[Hardware project source files]
§ §

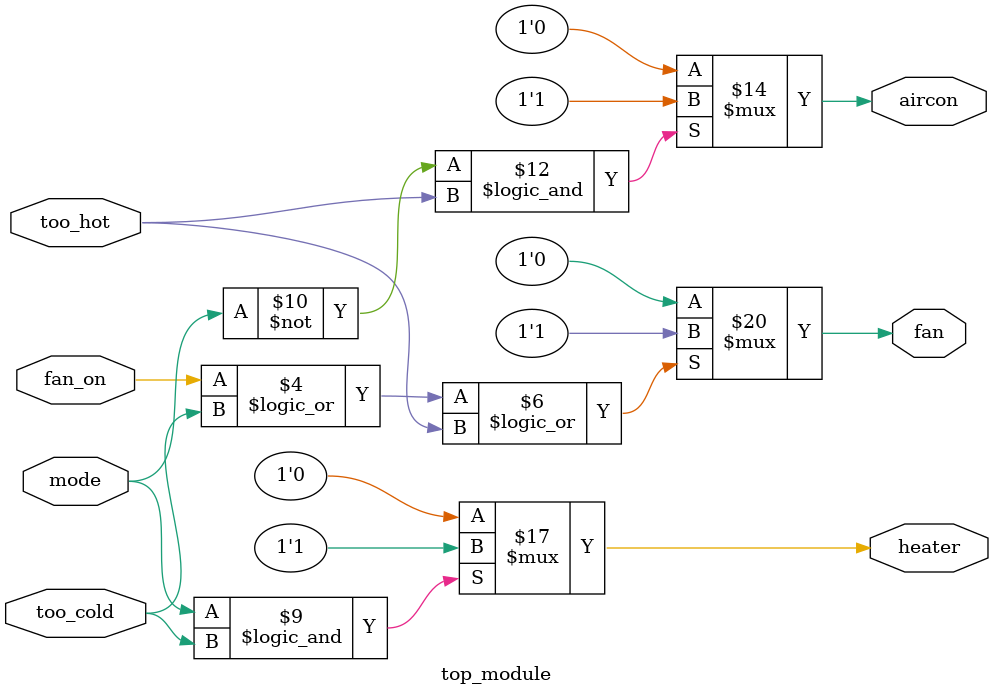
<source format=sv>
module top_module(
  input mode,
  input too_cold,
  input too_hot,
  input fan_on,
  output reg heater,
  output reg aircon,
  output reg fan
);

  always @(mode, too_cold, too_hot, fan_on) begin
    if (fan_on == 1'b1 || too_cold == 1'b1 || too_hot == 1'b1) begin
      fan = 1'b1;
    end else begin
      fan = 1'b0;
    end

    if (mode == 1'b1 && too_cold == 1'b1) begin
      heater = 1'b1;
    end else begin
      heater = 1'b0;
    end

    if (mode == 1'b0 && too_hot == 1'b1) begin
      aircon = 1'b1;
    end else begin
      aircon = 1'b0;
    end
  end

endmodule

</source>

§ §

HOW TO COMPLETE THIS TASK: All of the records need repeating exactly, except for the pictures.

OUTPUT OF THE EXERCISE:
<source format=sv>
module top_module(
  input mode,
  input too_cold,
  input too_hot,
  input fan_on,
  output reg heater,
  output reg aircon,
  output reg fan
);

  always @(mode, too_cold, too_hot, fan_on) begin
    if (fan_on == 1'b1 || too_cold == 1'b1 || too_hot == 1'b1) begin
      fan = 1'b1;
    end else begin
      fan = 1'b0;
    end

    if (mode == 1'b1 && too_cold == 1'b1) begin
      heater = 1'b1;
    end else begin
      heater = 1'b0;
    end

    if (mode == 1'b0 && too_hot == 1'b1) begin
      aircon = 1'b1;
    end else begin
      aircon = 1'b0;
    end
  end

endmodule

</source>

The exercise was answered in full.